Я прочитал, заинтересованный заглавием, но затруднился дать какой-либо отзыв.
— Да, это требует некоторой философской подготовки, — самодовольно заметил автор.
Вначале я просто подумал, что имею дело с сумасшедшим маниаком, и на меня напала легкая жуть. В особенности когда он сообщил, что, кроме полистной работы, у нас будет еще особая работа по часам над некоторым его личным учено-литературным начинанием.
— Я осуществляю оригинальнейшую мысль, — говорил он своим тусклым, мертвым голосом, — издаю русско-французский словарь, в котором слова будут расположены не по начальным буквам, а по окончаниям.
Однако оказалось, что этот человек с такими фантастическими идеями отлично устраивал свои практические дела. Он основал бюро, в котором сосредоточил корректуру нескольких более или менее крупных предприятий. Он корректировал «Родник», «Неделю», «Французско-русский словарь» Макарова, какой-то научный еженедельник, все, что печаталось в огромной типографии Демакова и еще в нескольких маленьких типографиях. Сам он был корректор превосходный, очень быстро применялся к индивидуальным корректурным требованиям каждого издания и каждого отдельного автора. Но работал он чрезвычайно медленно и, конечно, не мог бы справиться с такой массой работы. Поэтому он раздавал ее по рукам нуждающимся молодым людям и девицам, причем отлично оценивал ту степень горькой нужды, которая отдавала их в его руки. Редко он платил им половину того, что получал сам.

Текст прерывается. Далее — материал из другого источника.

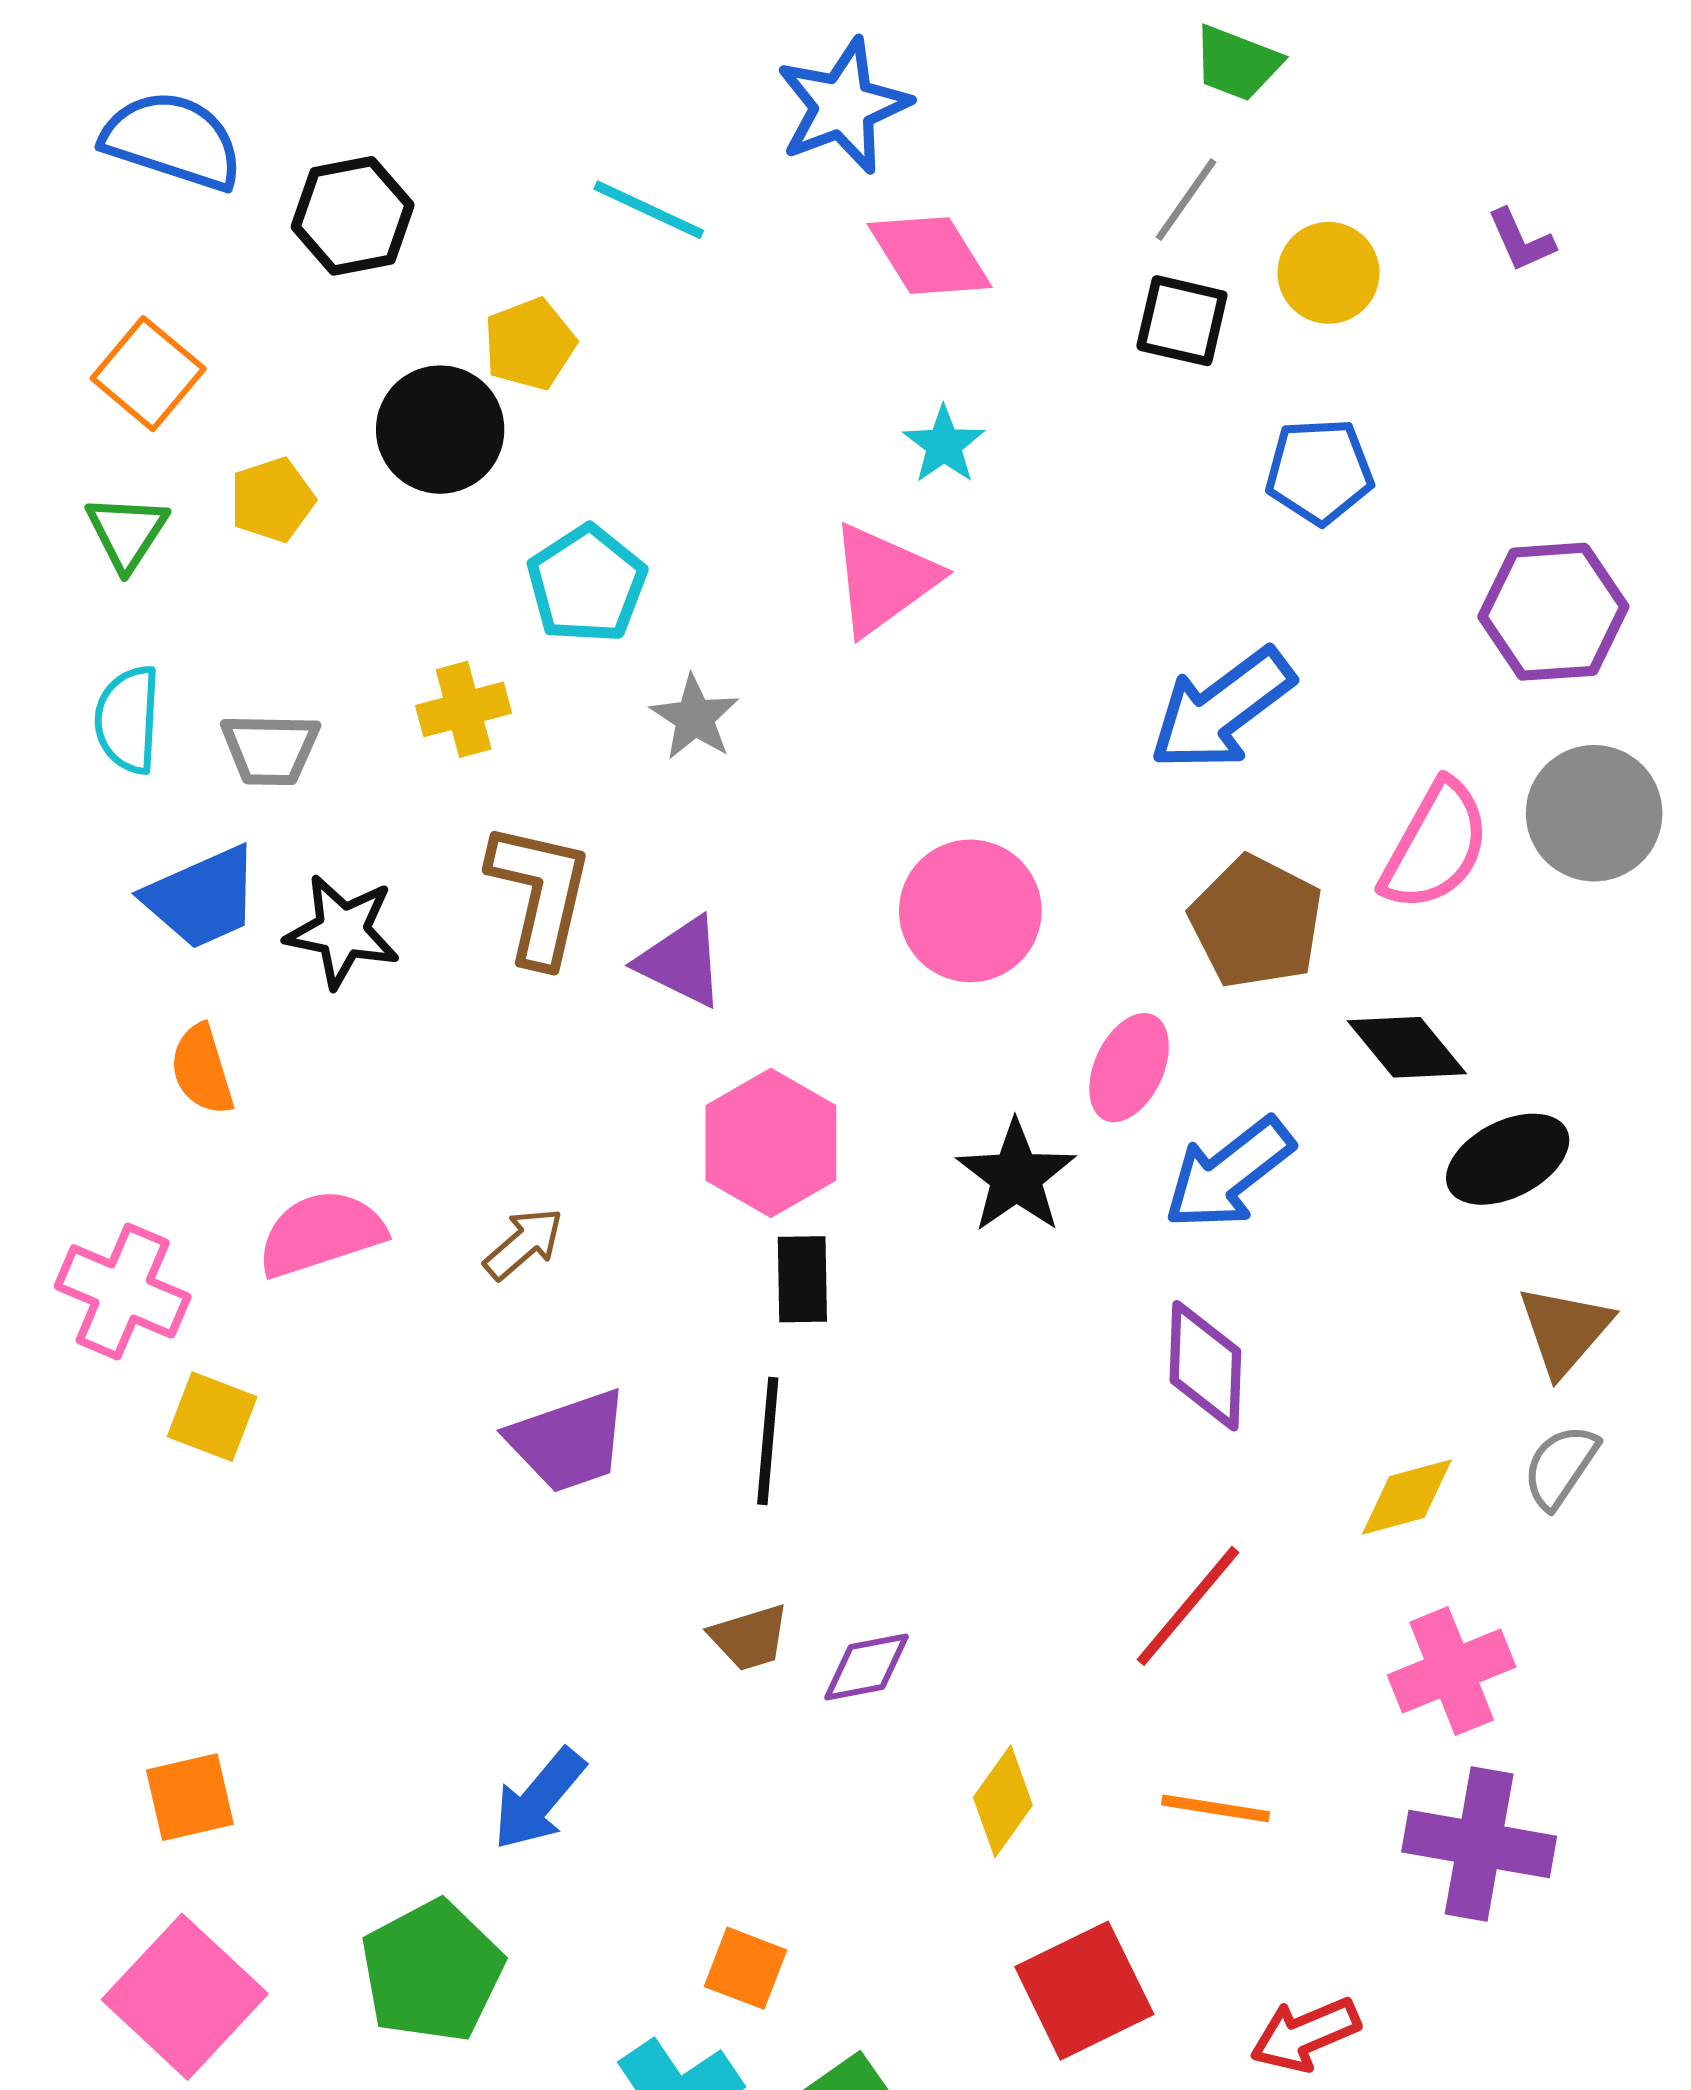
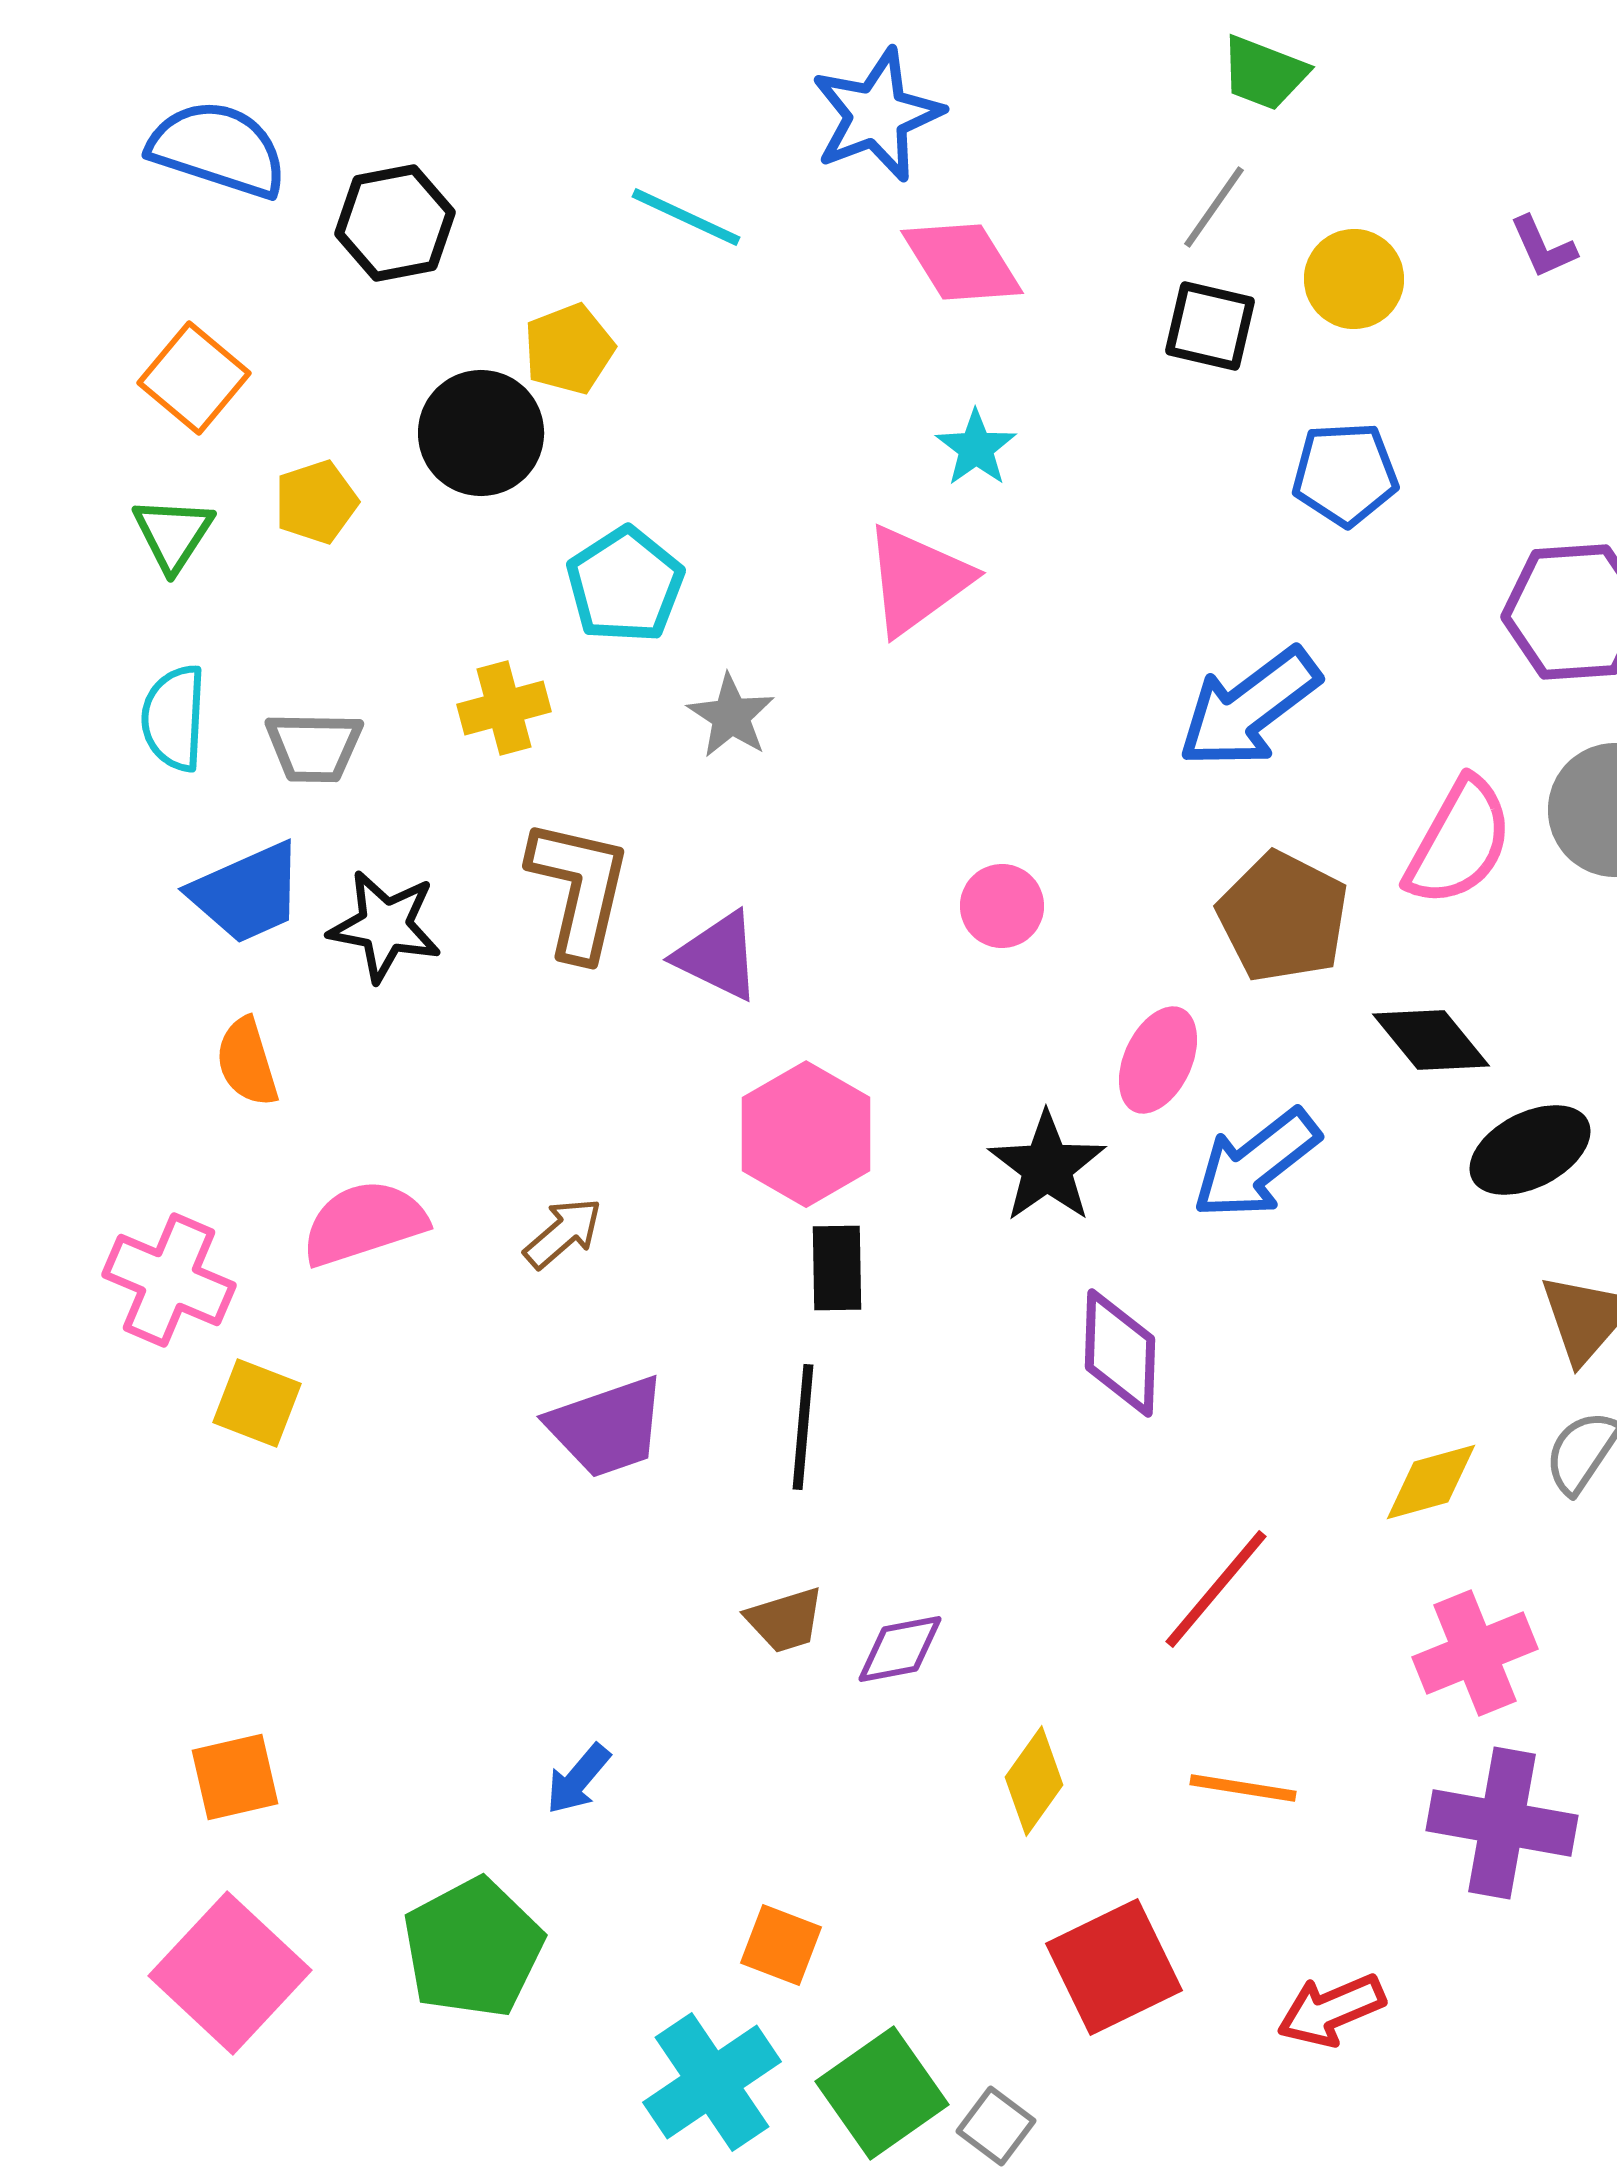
pink circle: (970, 911) -> (1002, 906), size x0.6
purple diamond: (1205, 1366) -> (1120, 1353), moved
blue arrow: (539, 1799) -> (578, 1779), size x0.7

Не могу вспомнить без содрогания об этих двух-трех месяцах моей жизни, когда мы с братом жили у Студенского. Квартира его помещалась в узком Демидовском переулке, почти против пересыльной тюрьмы. Под нею в подвальном этаже находилась шоколадная фабрика. Из нее несся вместе с пряным удушливым запахом постоянный глухой гул машины, от которого слегка вздрагивали полы и окна. Когда мы открывали окна, выходившие в Демидовский переулок, волны пряного пара врывались порой в комнату. Отделывая квартиру по своему странному вкусу, Студенский распорядился оклеить ее темно-синими обоями. Двери и карнизы были черные, даже потолок довольно темного цвета. В общем, комната напоминала гроб. От времени до времени черная дверь приоткрывалась, в ней показывалось лицо-маска, и длинная сухая рука Студенского протягивала в щель большой корректурный лист, резко и траурно белевший на темном фоне… На меня нападала невольная оторопь.